_PROBLEM DETAILS_
Please write the listing below out again exactly, leaving every picture behind.

_DATASET CONTENT_
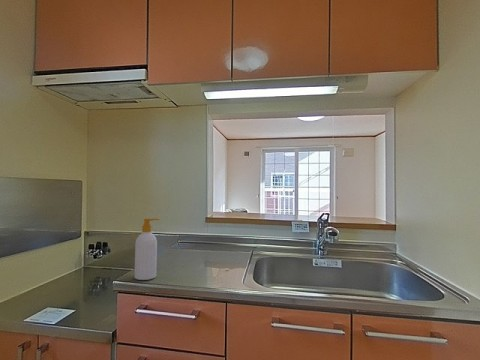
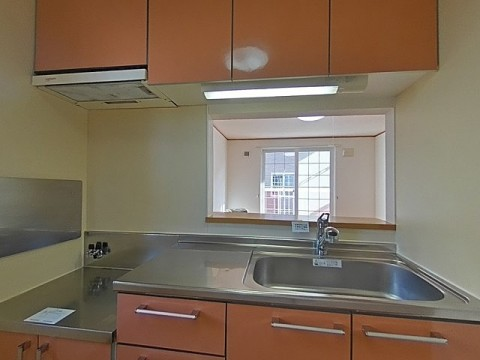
- soap bottle [134,218,161,281]
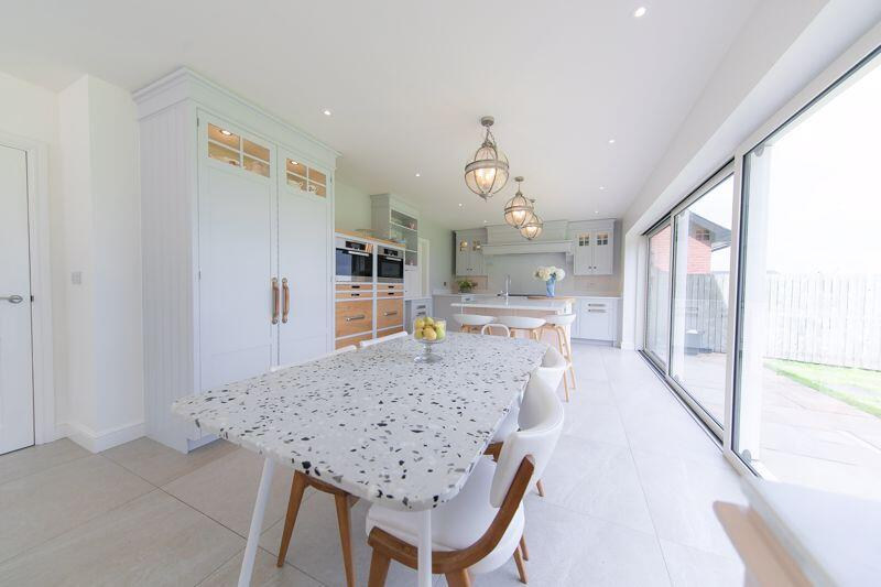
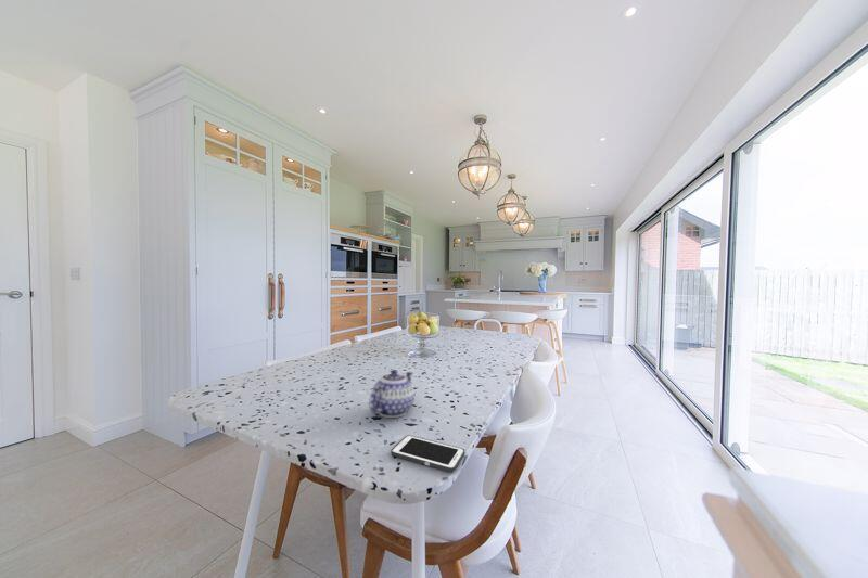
+ teapot [369,369,416,419]
+ cell phone [390,434,467,473]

_PROBLEM SOLUTION_
- soap bottle [134,218,161,281]
+ teapot [369,369,416,419]
+ cell phone [390,434,467,473]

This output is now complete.